Things to do →
1/ According to the passage on faith, mercy, and the law, what triumphs over judgment?
2/ Continue the passage on faith, mercy, and the law, keeping its alternating English and Turkish lines.

Excerpted passage →
= Beginning of Section =

6 But you have dishonored the poor person. Do not the rich oppress you, and personally drag you before the courts?
Ama siz yoksulun onurunu kırdınız. Sizi sömüren zenginler değil mi? Sizi mahkemelere sürükleyen onlar değil mi?
7 Do not they blaspheme the honorable name by which you are called?
Ait olduğunuz Kişi'nin yüce adına küfreden onlar değil mi?
8 However, if you fulfill the royal law, according to the Scripture, "You are to love your neighbor as yourself," you do well.
“Komşunu kendin gibi seveceksin” diyen Kutsal Yazı'ya uyarak Kralımız Tanrı'nın Yasası'nı gerçekten yerine getiriyorsanız, iyi ediyorsunuz.
9 But if you show partiality, you commit sin, being convicted by the law as transgressors.
Ama insanlar arasında ayrım yaparsanız, günah işlemiş olursunuz; Yasa tarafından, Yasa'yı çiğnemekten suçlu bulunursunuz.
10 For whoever keeps the whole law, and yet stumbles in one point, he has become guilty of all.
Çünkü Yasa'nın her dediğini yerine getirse de tek konuda ondan sapan kişi bütün Yasa'ya karşı suçlu olur.
11 For he who said, "Do not commit adultery," also said, "Do not commit murder." Now if you do not commit adultery, but murder, you have become a transgressor of the law.
Nitekim “Zina etmeyeceksin” diyen, aynı zamanda “Adam öldürmeyeceksin” demiştir. Zina etmez, ama adam öldürürsen, Yasa'yı yine de çiğnemiş olursun.
12 So speak, and so do, as those who are to be judged by a law of freedom.
Özgürlük Yasası'yla yargılanacak olanlar gibi konuşup davranın.
13 For judgment is without mercy to him who has shown no mercy. Mercy triumphs over judgment.
Çünkü yargı merhamet göstermeyene karşı merhametsizdir. Merhamet yargıya galip gelir.
14 What good is it, my brothers, if someone says he has faith, but has no works? Can faith save him?
Kardeşlerim, bir kimse iyi eylemleri yokken imanı olduğunu söylerse, bu neye yarar? Böylesi bir iman onu kurtarabilir mi?
15 And if a brother or sister is poorly clothed and may be lacking in daily food,
Bir erkek ya da kız kardeş çıplak ve günlük yiyecekten yoksunken, içinizden biri ona, “Esenlikle git, ısınmanı, doymanı dilerim” der, ama bedenin gereksindiklerini vermezse, bu neye yarar?

= End of Section =

Data for analysis →
= Beginning of Section =

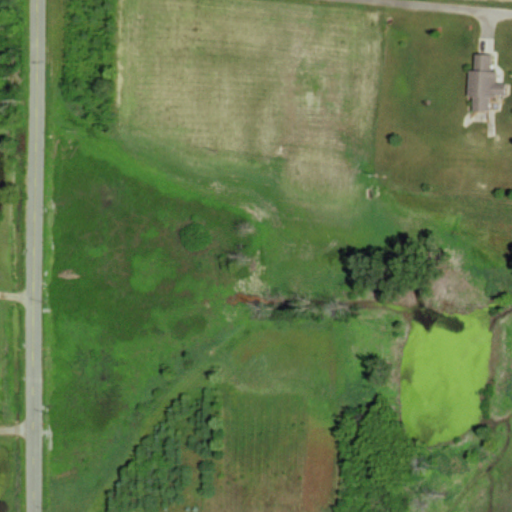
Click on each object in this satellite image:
road: (455, 5)
building: (488, 82)
road: (40, 256)
road: (20, 293)
road: (20, 426)
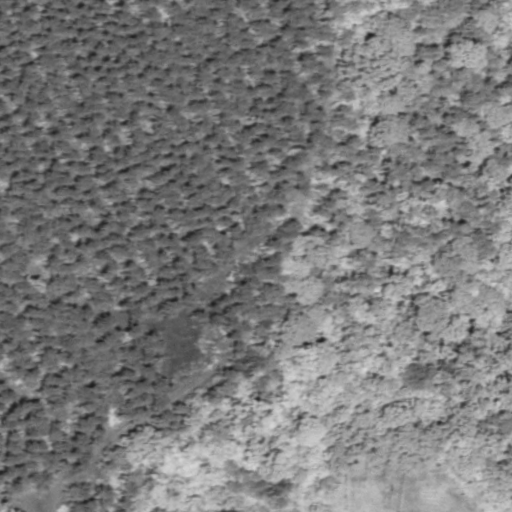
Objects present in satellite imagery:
building: (372, 226)
road: (59, 480)
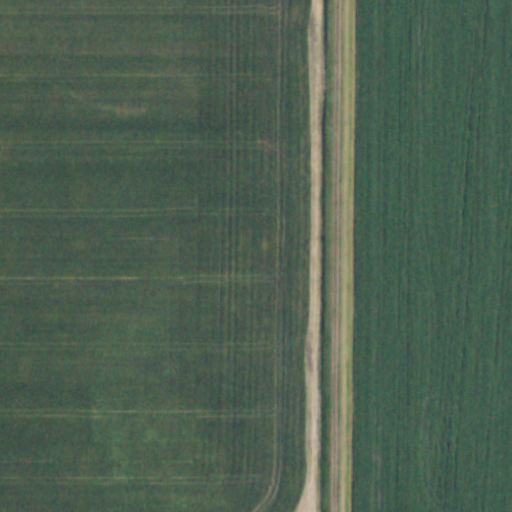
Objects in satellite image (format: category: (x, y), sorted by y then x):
road: (334, 256)
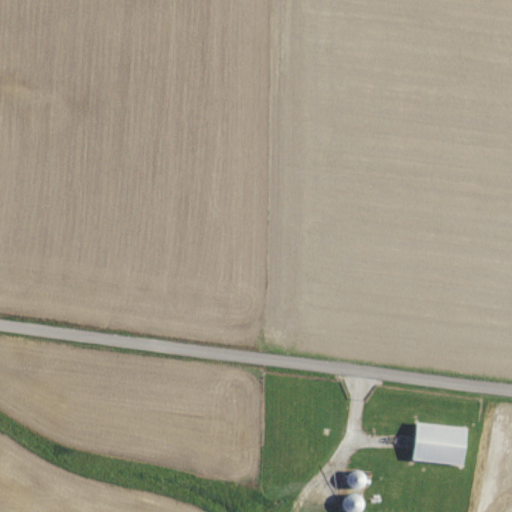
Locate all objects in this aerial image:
road: (256, 360)
building: (433, 443)
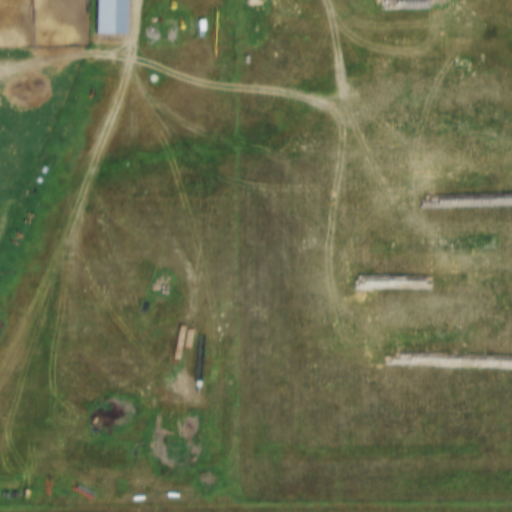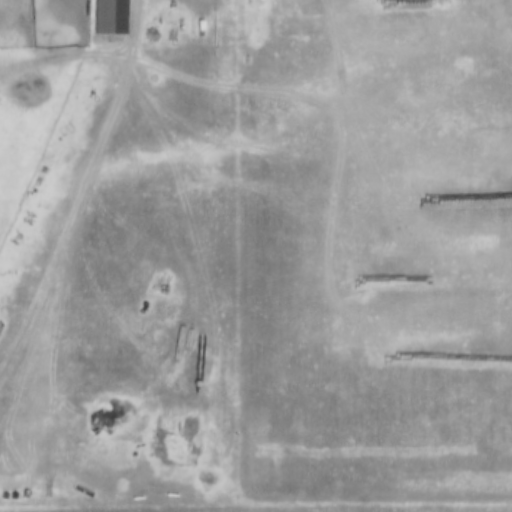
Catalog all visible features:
road: (73, 210)
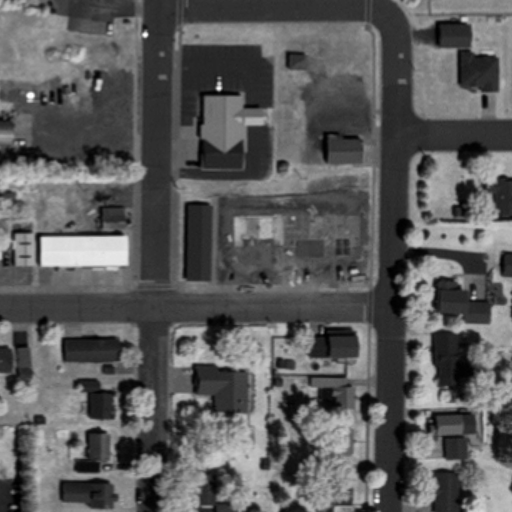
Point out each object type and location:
crop: (21, 5)
road: (272, 10)
building: (456, 35)
building: (298, 61)
building: (480, 71)
building: (301, 83)
building: (6, 130)
road: (454, 136)
building: (345, 148)
building: (223, 152)
building: (501, 193)
building: (113, 217)
building: (199, 240)
building: (23, 247)
building: (83, 249)
road: (154, 256)
road: (391, 262)
building: (261, 266)
building: (463, 302)
road: (195, 303)
building: (335, 345)
building: (92, 349)
building: (23, 356)
building: (6, 358)
building: (447, 358)
building: (223, 387)
building: (336, 391)
building: (97, 399)
building: (456, 432)
building: (344, 440)
building: (95, 451)
building: (344, 491)
building: (448, 491)
building: (90, 493)
building: (208, 493)
building: (326, 508)
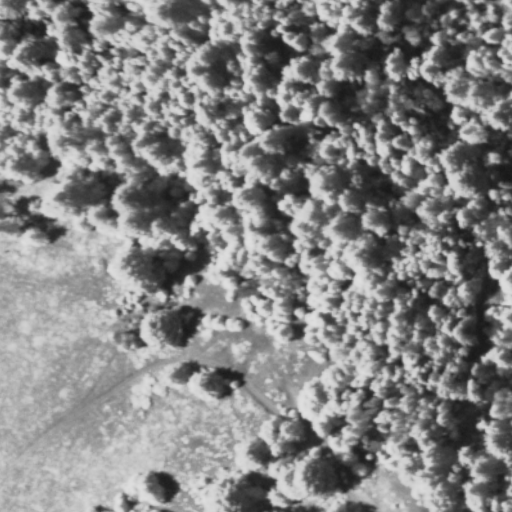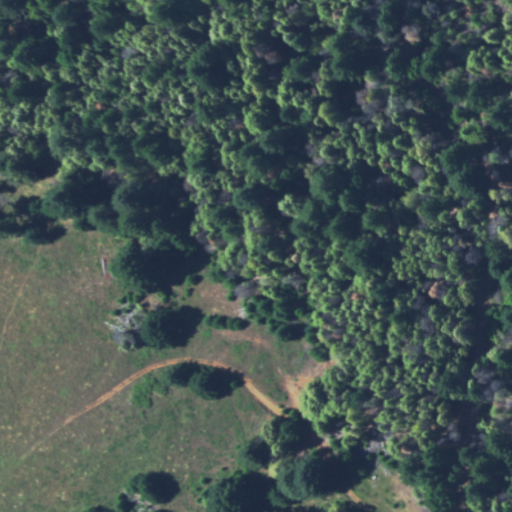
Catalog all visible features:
road: (385, 482)
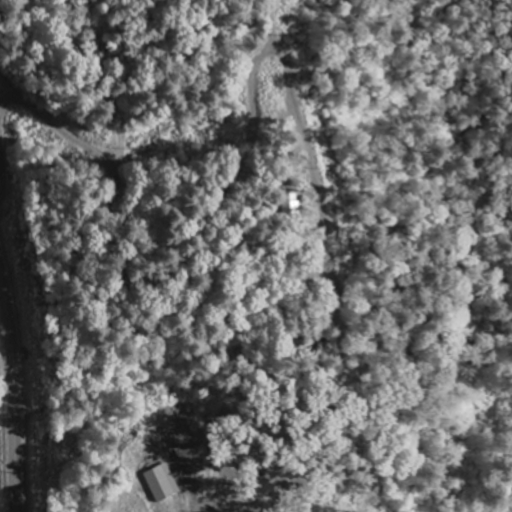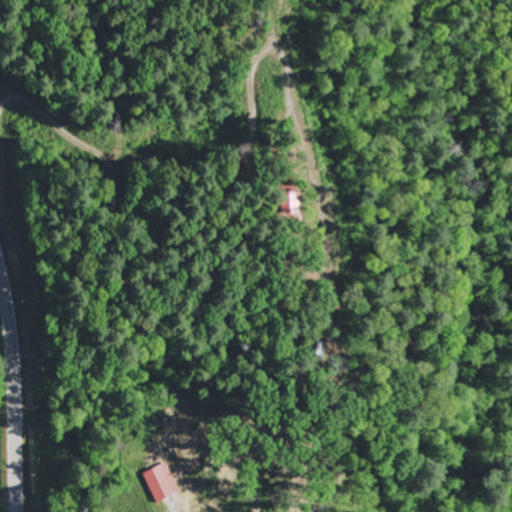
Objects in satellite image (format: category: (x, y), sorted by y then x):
road: (13, 406)
building: (162, 484)
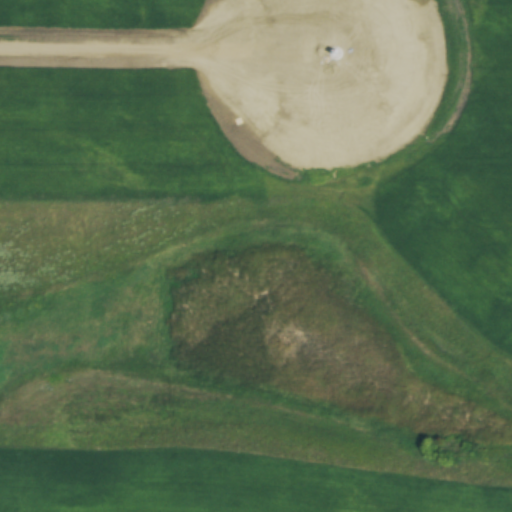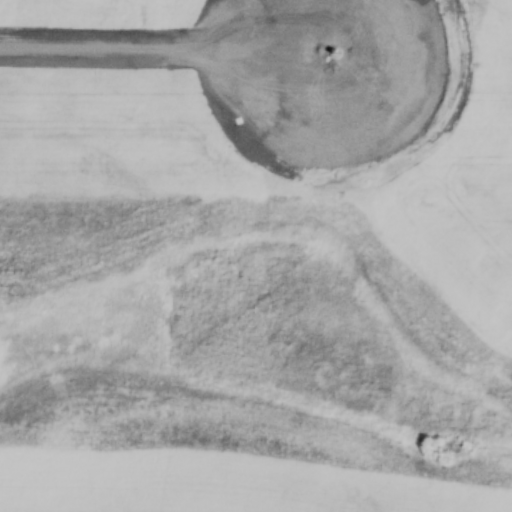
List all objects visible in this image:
wind turbine: (328, 47)
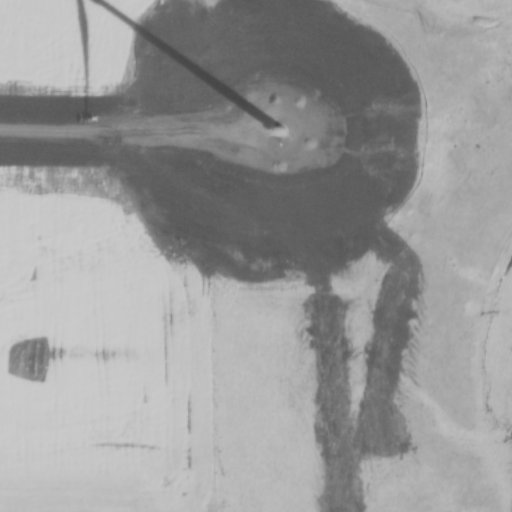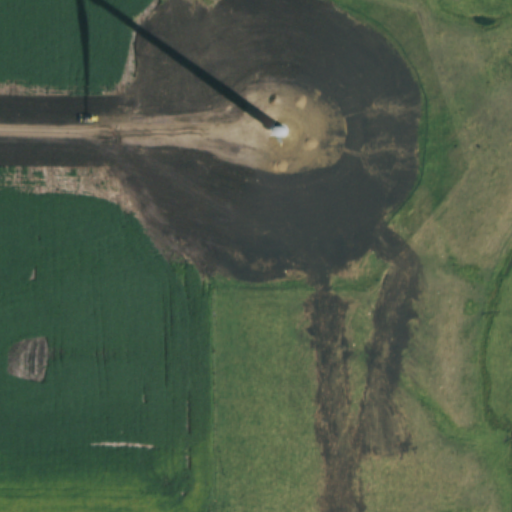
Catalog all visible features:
wind turbine: (281, 130)
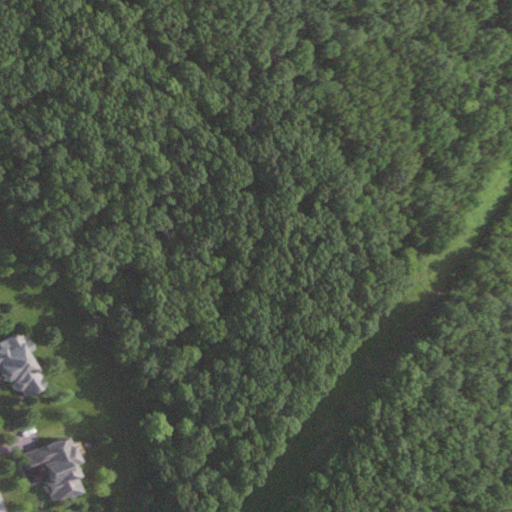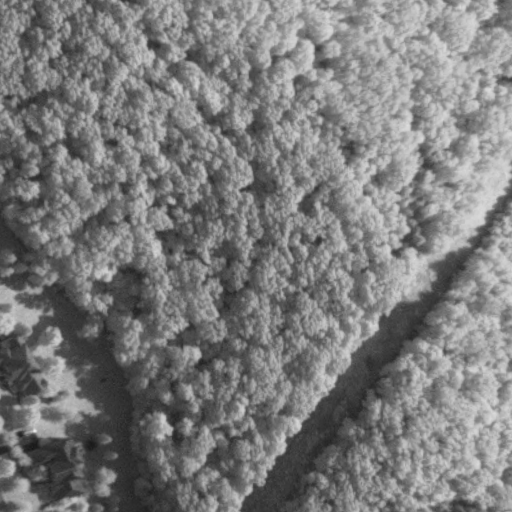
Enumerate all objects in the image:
building: (17, 369)
building: (55, 468)
road: (2, 505)
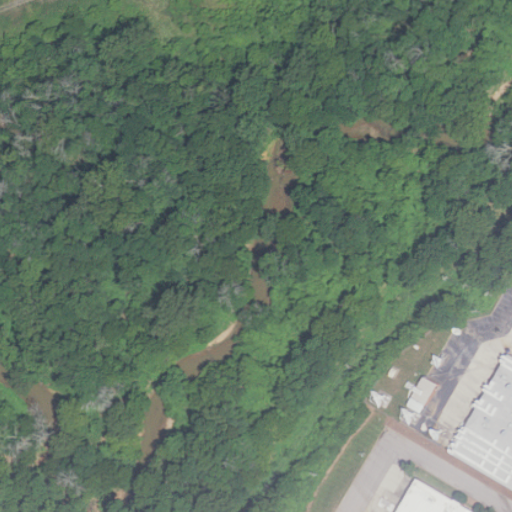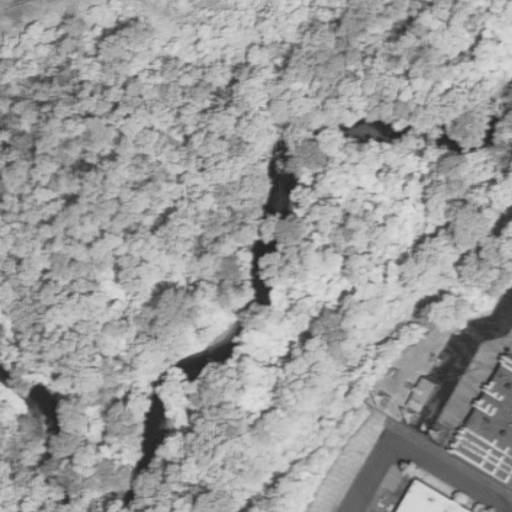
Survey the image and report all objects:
road: (11, 4)
river: (245, 331)
road: (468, 355)
building: (490, 427)
road: (417, 452)
building: (429, 499)
road: (511, 511)
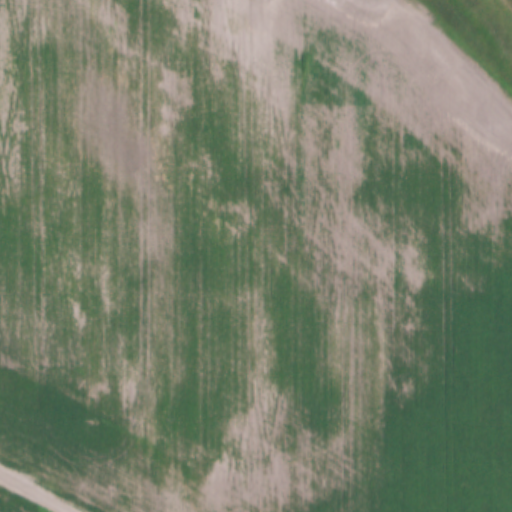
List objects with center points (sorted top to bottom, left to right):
road: (31, 494)
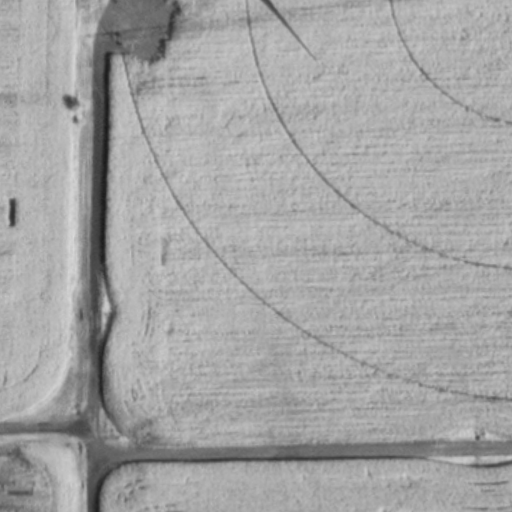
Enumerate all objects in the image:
road: (91, 253)
road: (45, 430)
road: (300, 457)
crop: (27, 482)
crop: (313, 489)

= End of Section =

Responses to the exercise →
1/ Mercy triumphs over judgment.

2/
16 and one of you tells them, "Go in peace, be warmed and filled;" and yet you did not give them the things the body needs, what good is it?
17 Even so faith, if it has no works, is dead in itself.
Bunun gibi, tek başına eylemsiz iman da ölüdür.
18 But someone will say, "You have faith, and I have works." Show me your faith without works, and I by my works will show you my faith.
Ama biri şöyle diyebilir: “Senin imanın var, benimse eylemlerim.” Eylemlerin olmadan sen bana imanını göster, ben de sana imanımı eylemlerimle göstereyim.
19 You believe that God is one. You do well. The demons also believe, and shudder.
Sen Tanrı'nın bir olduğuna inanıyorsun, iyi ediyorsun. Cinler bile buna inanıyor ve titriyorlar!
20 But do you want to know, foolish person, that faith apart from works is useless?
Ey akılsız adam, eylem olmadan imanın yararsız olduğuna kanıt mı istiyorsun?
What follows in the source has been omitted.